Assignment:
Which lines of the records hold the string "TRIANGLE"? Report only how many of them there are.
*** Extracted material
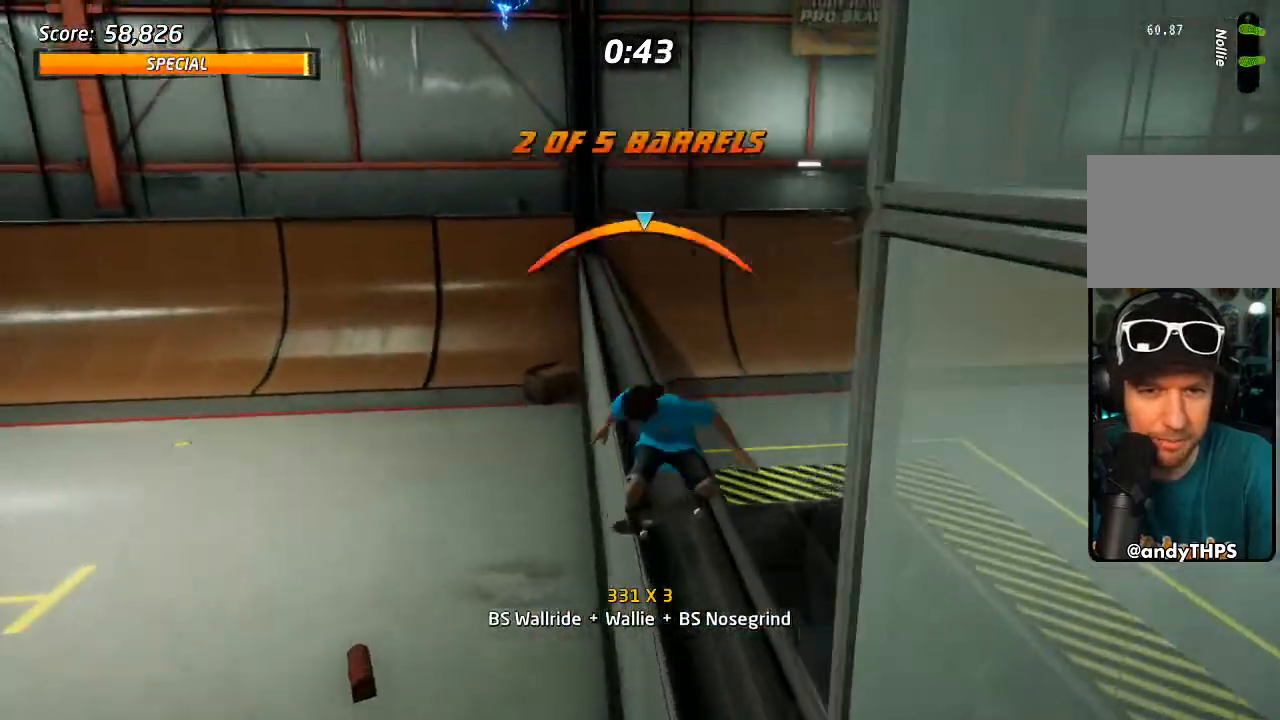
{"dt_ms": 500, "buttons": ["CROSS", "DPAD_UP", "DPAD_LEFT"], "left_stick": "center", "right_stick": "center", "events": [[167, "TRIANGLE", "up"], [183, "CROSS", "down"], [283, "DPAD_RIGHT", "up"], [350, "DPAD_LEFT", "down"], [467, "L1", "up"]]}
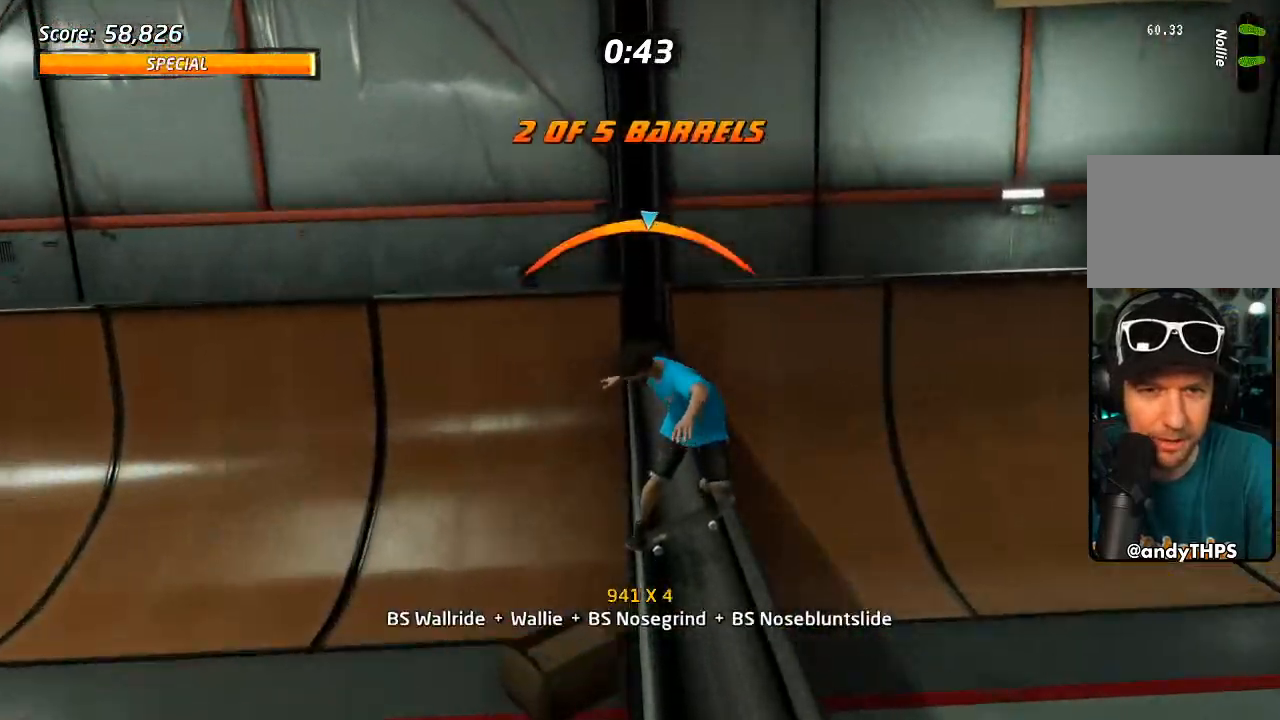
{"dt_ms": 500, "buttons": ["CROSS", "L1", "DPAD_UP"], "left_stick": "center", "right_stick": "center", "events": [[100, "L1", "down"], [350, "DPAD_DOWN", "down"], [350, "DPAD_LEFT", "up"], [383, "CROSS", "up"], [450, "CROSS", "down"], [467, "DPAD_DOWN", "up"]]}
******
*** Extracted material
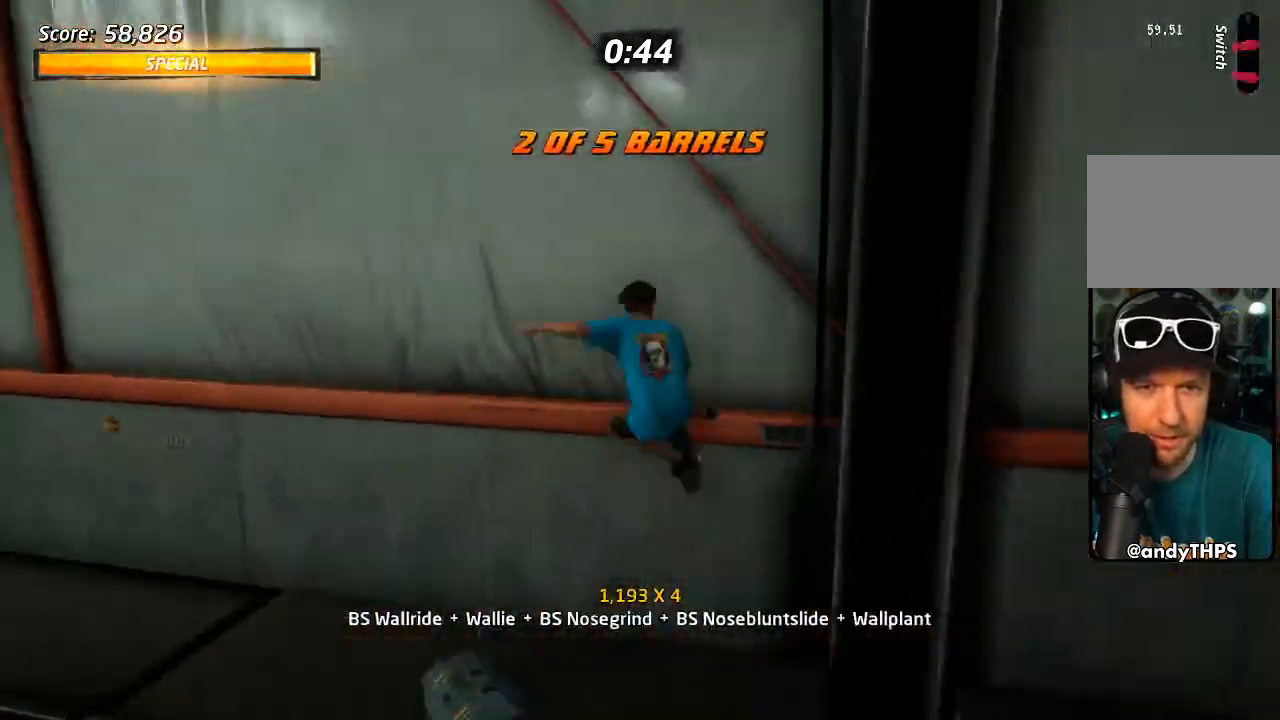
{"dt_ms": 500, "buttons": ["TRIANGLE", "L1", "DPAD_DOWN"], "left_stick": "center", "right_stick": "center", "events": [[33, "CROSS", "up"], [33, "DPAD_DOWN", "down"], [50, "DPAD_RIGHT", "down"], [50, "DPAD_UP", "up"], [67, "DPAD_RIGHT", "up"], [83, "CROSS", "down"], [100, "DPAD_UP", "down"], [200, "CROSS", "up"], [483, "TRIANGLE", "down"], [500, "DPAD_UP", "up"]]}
******
Response area:
2